Now let’s compare the FFT running time with that of DFT by computing the transformation for different images

#Generate images
imgSizes = [128, 64, 32, 16, 8]
images = generateImages(imgSizes)

# A list that stores the running time of the DFT algorithm for images with different size.
runningTimeFFT = []

#For each image...
for i, imge in enumerate(images):
    
    #Compute the image size
    N = imge.shape[0]
    
    print "Computing for ", N, "x", N, "image..."
    
    #Step 1: Center the image
    centeredImge = DFT.computeCenteredImage(imge)

    #Save the starting time.
    startTime = time.time()

    #Step 2: Compute the DFT of the image using the matrix multiplication form. 
    fftImge = FFT.computeFFT(centeredImge)
    
    #Save the running time
    runningTimeFFT.append((time.time() - startTime)/60.00)
Computing for  128 x 128 image...
Computing for  64 x 64 image...
Computing for  32 x 32 image...
Computing for  16 x 16 image...
Computing for  8 x 8 image...
#Save results to text file
result = zip(imgSizes, runningTimeFFT)
np.savetxt("RunningTimes/runningTimeFFT.csv", np.array(result), delimiter=',')
#Load the running time for DFT and FFT Transforms.
#N.B runningTimeDFT.csv was saved when running the DFT algorithm in the other section
runningTimeDFT = np.loadtxt("RunningTimes/runningTimeDFT.csv", delimiter =',')
runningTimeFFT = np.loadtxt("RunningTimes/runningTimeFFT.csv", delimiter =',')
#Plot the running times
plt.plot(xrange(runningTimeDFT.shape[0]), runningTimeDFT[:,1], '-d')
plt.hold
plt.plot(xrange(runningTimeFFT.shape[0]), runningTimeFFT[:,1], '-d')

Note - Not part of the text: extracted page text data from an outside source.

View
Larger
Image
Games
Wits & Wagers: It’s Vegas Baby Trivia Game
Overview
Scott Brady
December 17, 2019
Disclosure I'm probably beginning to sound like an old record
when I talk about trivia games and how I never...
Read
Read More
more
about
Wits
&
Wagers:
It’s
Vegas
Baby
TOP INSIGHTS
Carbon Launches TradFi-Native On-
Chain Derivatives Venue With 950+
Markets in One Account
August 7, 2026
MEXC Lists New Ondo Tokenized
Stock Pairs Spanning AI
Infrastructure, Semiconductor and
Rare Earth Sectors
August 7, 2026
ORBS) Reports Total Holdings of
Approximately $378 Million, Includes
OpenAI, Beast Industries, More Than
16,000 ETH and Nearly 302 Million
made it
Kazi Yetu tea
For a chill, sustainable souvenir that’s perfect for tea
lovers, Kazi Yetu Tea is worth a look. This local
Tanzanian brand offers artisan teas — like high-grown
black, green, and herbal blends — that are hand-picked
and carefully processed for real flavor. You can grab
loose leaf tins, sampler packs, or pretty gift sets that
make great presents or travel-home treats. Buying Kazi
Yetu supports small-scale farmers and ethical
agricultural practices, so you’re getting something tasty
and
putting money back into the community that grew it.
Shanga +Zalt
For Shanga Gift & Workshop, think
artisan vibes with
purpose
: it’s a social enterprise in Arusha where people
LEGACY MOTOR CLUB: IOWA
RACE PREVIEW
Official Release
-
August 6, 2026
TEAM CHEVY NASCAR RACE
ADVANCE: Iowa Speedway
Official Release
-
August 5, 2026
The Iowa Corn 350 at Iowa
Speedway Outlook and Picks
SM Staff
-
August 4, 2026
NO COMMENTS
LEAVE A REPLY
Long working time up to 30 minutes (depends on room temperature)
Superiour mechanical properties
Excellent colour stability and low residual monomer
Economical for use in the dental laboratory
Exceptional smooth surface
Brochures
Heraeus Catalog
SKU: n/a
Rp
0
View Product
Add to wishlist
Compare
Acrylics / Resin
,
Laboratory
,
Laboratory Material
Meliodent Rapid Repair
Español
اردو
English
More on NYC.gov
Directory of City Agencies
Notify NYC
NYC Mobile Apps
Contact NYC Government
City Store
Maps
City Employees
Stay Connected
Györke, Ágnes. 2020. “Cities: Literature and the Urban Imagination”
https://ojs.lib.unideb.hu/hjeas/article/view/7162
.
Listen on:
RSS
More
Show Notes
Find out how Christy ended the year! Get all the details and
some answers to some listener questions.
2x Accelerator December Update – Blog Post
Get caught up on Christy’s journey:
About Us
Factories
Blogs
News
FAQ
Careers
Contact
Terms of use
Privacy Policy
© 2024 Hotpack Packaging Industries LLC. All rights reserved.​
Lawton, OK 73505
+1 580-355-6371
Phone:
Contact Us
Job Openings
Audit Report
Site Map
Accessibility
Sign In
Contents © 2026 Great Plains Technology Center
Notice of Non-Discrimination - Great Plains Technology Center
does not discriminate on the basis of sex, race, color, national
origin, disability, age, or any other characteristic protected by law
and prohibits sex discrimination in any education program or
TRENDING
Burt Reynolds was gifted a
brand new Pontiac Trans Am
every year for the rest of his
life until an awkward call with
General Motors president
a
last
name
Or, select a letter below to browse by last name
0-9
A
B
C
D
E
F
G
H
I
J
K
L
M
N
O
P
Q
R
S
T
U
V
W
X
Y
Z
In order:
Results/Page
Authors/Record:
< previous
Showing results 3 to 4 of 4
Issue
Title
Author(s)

xlabels = [str(int(imge)) + 'x' + str(int(imge)) for imge in runningTimeDFT[:, 0]]
print xlabels
plt.xticks(xrange(len(runningTimeDFT[:, 0])), xlabels)
plt.xlabel("Image Size(Pixels)")
plt.ylabel("Time(Sec)")
plt.legend(['DFT', 'FFT'])
plt.show()
['128x128', '64x64', '32x32', '16x16', '8x8']

png

As we can see from the above comparison graph, FFT is much faster than DFT.